For the remainder of the residency, David meets with students in individual classrooms to show them how they can use music to express what hope, resilience, self-compassion, and empathy means to them. And while David, whose musical experience ranges from heavy metal, Broadway, and opera, helps the students with the song’s style, the lyrics are entirely theirs. No adult is allowed to help out, including David.

“By Friday, they’ve created a very basic song structure,” he says. “It might be a chorus or a verse. And the cool thing is, which is a little glib, but it’s sort of true, that the kids think they’re in a music workshop. It’s a parlor trick. The music is to help them to create a repetitive mnemonic device so that they remember these words.”

And when students lock into what David is trying to show them, they’ve found a safe space to say the things about themselves they’ve been trying to express but never have. David recalls one residency when during a lyric brainstorming session where a young girl wrote the line, “I hope I get over my depression.”

”That’s great, but that’s 11 syllables,” he said to her. “We only need 10. So, I ask her, ‘Is it your depression? Does that define you, or is it just something that’s there?’”

She stated that those feelings weren’t who she was. “Well, if we get rid of the word ‘my,’ then we have our 10 syllables,” recalls David. “Then another group of kids comes up with the line: ‘Because it makes me not love myself yet.’ Then came the chorus: ‘Hope shines light on depression like a diamond.’ Not in my life would I’ve thought of that.”

Like any teacher, David says he learns just as much from his students as they do from him. The students he has taught have shown an over 30 percent increase in comprehension, and The UBU Project’s website (ubuproject.org) is filled with testimonials from kids, parents, and teachers about the impact he has had on student’s lives.

“I love being a coach on the sidelines,” says David. “I’m like a big, bald Fred Rogers.”

But because of the need to protect students during the pandemic, David and other guest artists aren’t able to meet with students in person. And most school districts don’t use video conferencing software such as Zoom as a safety precaution. Internet lag times prevent David and students from doing anything as a group, making it difficult to share his message of hope, resilience, self-compassion, and empathy with students at a time when they probably need to hear it the most.

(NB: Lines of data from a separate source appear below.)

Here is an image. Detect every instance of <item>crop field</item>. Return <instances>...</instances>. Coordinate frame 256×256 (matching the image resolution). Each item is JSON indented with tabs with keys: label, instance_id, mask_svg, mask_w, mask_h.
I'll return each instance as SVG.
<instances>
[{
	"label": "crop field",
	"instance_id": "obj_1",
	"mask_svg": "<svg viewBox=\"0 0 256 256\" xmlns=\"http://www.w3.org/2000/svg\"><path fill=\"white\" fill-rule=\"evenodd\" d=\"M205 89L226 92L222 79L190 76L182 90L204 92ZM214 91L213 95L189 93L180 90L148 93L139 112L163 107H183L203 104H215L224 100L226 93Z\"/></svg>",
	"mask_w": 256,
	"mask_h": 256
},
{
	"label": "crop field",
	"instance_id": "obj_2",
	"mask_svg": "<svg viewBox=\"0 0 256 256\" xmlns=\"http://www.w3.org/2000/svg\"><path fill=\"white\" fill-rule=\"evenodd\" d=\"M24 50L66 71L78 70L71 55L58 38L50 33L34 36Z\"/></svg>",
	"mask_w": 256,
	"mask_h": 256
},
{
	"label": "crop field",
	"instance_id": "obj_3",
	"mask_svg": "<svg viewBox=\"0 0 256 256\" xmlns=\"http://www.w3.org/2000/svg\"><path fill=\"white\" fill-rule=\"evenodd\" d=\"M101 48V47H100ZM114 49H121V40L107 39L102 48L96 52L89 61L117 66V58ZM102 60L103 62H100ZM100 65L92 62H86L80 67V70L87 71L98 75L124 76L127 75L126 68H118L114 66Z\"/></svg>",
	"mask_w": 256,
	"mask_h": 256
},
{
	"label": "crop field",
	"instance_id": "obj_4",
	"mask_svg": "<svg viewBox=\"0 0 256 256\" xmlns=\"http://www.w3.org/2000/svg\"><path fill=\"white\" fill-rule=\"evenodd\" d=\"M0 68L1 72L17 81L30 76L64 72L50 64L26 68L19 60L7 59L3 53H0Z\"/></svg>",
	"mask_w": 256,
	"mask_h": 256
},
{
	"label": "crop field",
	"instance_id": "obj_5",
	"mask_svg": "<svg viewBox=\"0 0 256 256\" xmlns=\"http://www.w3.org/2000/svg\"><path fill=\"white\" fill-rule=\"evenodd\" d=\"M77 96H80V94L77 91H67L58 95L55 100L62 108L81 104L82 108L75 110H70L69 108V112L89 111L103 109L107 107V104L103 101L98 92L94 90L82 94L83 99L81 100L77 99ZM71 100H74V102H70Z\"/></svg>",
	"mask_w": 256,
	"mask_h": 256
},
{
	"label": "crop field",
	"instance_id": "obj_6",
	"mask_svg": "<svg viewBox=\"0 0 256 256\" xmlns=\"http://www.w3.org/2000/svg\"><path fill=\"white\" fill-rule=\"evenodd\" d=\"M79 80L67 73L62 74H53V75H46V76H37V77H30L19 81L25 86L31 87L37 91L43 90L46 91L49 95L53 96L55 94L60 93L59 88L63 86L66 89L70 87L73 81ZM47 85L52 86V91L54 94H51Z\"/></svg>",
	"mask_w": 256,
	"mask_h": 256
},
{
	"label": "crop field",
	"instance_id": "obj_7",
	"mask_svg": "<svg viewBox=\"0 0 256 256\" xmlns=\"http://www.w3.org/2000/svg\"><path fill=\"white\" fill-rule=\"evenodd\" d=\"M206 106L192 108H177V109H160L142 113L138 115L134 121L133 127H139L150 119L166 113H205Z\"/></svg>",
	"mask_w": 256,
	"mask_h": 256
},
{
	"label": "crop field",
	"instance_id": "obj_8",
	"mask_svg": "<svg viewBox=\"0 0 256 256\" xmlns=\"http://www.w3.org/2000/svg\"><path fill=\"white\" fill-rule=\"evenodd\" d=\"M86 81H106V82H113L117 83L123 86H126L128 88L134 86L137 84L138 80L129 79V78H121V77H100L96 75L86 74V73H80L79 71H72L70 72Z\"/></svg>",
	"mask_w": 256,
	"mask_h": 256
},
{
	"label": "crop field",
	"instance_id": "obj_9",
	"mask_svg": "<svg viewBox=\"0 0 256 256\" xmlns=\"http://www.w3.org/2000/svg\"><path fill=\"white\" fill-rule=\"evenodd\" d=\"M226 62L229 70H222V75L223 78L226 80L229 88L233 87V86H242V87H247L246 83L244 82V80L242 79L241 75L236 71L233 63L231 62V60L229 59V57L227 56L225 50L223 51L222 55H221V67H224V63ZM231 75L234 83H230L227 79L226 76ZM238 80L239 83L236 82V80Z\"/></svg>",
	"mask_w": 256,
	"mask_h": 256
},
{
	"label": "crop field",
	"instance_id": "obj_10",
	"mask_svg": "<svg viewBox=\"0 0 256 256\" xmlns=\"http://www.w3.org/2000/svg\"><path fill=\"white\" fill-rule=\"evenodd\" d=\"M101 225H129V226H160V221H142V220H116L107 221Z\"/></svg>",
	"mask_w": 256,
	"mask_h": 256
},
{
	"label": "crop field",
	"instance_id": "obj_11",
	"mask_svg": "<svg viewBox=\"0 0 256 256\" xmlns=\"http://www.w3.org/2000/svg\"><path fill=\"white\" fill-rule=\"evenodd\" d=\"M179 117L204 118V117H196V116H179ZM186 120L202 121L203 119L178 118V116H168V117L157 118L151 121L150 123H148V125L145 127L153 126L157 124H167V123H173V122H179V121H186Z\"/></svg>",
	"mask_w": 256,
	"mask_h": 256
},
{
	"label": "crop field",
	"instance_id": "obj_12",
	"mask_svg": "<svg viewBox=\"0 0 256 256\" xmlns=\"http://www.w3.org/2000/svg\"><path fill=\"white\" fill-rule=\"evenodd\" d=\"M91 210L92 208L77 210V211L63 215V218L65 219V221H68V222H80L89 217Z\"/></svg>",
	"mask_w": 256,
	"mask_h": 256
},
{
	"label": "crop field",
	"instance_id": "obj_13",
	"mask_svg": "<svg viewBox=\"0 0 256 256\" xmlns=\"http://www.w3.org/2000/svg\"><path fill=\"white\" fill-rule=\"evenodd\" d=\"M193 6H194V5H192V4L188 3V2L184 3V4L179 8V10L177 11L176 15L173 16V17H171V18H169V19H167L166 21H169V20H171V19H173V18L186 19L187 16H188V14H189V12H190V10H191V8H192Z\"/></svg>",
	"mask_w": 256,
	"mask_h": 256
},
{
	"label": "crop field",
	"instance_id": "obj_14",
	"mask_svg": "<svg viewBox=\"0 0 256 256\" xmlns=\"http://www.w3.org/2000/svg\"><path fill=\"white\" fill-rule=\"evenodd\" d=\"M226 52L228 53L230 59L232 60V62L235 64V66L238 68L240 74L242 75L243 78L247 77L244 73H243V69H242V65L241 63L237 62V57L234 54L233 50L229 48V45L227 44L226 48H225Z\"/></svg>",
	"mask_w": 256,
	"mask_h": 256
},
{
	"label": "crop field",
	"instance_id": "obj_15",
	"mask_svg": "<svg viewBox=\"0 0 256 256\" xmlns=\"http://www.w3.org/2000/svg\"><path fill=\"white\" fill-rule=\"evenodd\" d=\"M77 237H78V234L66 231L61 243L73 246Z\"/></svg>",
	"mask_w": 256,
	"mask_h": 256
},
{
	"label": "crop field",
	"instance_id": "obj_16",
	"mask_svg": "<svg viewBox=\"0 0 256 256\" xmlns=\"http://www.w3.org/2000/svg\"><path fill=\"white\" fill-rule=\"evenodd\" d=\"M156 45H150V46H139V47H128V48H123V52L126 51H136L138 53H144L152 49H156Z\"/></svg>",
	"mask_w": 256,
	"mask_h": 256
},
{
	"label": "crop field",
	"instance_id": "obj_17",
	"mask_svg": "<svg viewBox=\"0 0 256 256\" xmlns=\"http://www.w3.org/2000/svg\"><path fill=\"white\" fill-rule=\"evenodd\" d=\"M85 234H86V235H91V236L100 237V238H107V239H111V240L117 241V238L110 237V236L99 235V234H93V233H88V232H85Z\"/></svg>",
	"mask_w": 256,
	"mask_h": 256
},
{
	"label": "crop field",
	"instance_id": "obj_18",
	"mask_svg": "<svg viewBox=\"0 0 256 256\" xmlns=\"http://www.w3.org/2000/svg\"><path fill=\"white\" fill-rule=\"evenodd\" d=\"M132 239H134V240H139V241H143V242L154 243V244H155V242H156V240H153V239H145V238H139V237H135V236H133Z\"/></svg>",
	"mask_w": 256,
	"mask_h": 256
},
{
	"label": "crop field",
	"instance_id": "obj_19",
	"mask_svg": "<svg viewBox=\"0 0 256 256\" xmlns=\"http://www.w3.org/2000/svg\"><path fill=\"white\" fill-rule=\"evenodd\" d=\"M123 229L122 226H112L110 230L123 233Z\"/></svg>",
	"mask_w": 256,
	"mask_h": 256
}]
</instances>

David knew The UBU Project needed to evolve during the pandemic, so the organization has been entering into partnerships with organizations such as GLSEN (Gay, Lesbian, Straight Education Network) and AZSPC (Arizona Suicide Prevention Coalition) to help kids find their voice in social justice situations. He is even making connections at the national level with professional sports. He recalls one powerful moment during one of his residencies when he asked students to write a monologue:

“One man was biracial, and he said, ‘I don’t know what to call myself. I’m here because I want to know where I fit in.’ The monologue he wrote was how he didn’t know what box to check. ‘When I’m with my white friends, I’m the Black guy. When I’m with my Black friends, I’m the white guy. When I fill out a form, I get to choose between Black, white, or Other. I don’t want to be Other. It diminishes me.’”

After the New Year begins, David will start reaching out again to schools to see how The UBU Project can help, knowing that it will be different than it was when he began three years ago. But he’s driven to make it succeed because of what the arts have meant to him in his life, and he wants others to feel empowered by their own creativity.

“We’re still here, and we will be here,” he says. “That’s why my focus is on people’s emotional, psychological, and physical health. I want you here so we can do the thing.”